I would like to substitute below kind of email address with *
Original :- john.trava@gmail.com
Expected:- Jo*.**va@gmail.com
First two character of first name and last two character before @ should be visible and the domain name like gmail.com should also be visible
Thanks in advace
Hi @m7787580, as cpetterborg suggested, Regex101.com doesn't do sed mode regular expression substitutions. Just try it in Splunk in your search. i have tried and its working fine, including for alphanumerical email ids.. please check the screenshot -
| makeresults
| eval _raw="john2.trava5@gmail.com"
| rex field=_raw mode=sed "s#(\S\S)\S*(\S\S)@#\1**.**\2#"
@m7787580 - does this need to be changed only in a particular field, or are you trying to mask the underlying data? If you want to change the underlying data, then the proper solution is going to require analysis of what the specific data really looks like. If so, please post two or three typical example events of this type, with any sensitive data anonymized.
Hi Inventsekar,
Thanks for your prompt response.
Apologies for not clearing my requirement.
When i try to use it in regex101 and use substitute inside the Regex101 website then this string is not working.
Regex101.com doesn't do sed mode regular expression substitutions. Just try it in Splunk in your search.
Do you need to do this substitution at index time instead of search time?
Yes its at index time not at the search time
So using the rex @inventsekar provided, you can use the props.conf
file this way:
[your-source-type]
SEDCMD = s#([a-zA-Z]{2})([a-zA-Z]+)\.([a-zA-Z]+)([a-zA-Z]{2})#\1**.**\4#
This should perform the substitution that you need. If you need it in a more general form for ALL sourcetypes, then just comment here.
If inventsekar's answer works for you, remember to Accept his solution.
@cpetterborg @m7787580 @inventsekar - Those regexes assume that all email addresses will be alphabetic, which is not a valid assumption.
exactly.. true @DalJeanis.. i thought, once this first step is completed, i thought to do the alphanumerical email addresses.
Hi @cpetterborg, thanks.. that "\S" is a good learning!

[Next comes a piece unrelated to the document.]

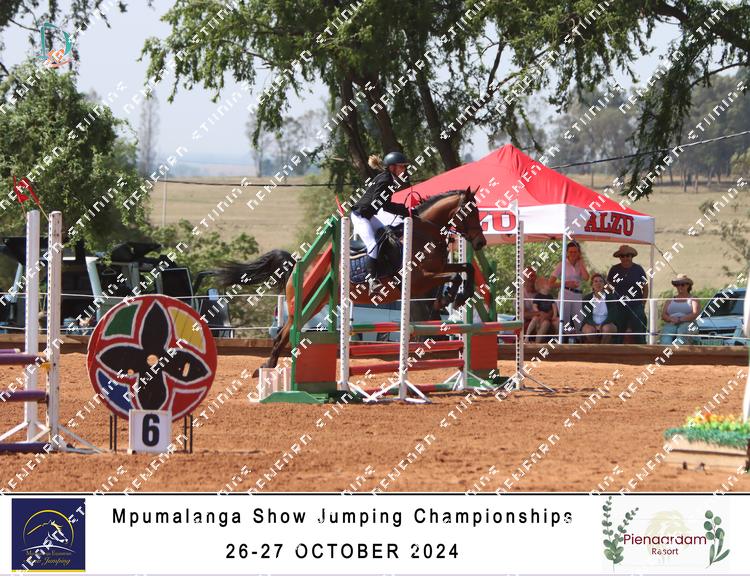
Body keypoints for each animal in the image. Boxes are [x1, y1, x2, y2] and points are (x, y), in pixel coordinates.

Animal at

The following would probably be the most general case, but it would certainly capture things that might not be email addresses:
SEDCMD = s#(\S\S)\S*(\S\S)@#\1**.**\2@#g
But you could make it more closely related to a standard form for email addresses and go with something like:
SEDCMD = s#([a-zA-Z0-9_-.]{2})[a-zA-Z0-9_-.]*([a-zA-Z0-9_-.]{2}@[a-zA-Z0-9_-.]+)#\1**.**\2#g
as long as the character set for email addresses and domain names is [a-zA-Z0-9_-.]
. It would NOT work on an email address that was something like abc@here .com
, but the stipulation in the beginning was to use the first two and last two username characters, so if you don't have that many, then it won't work.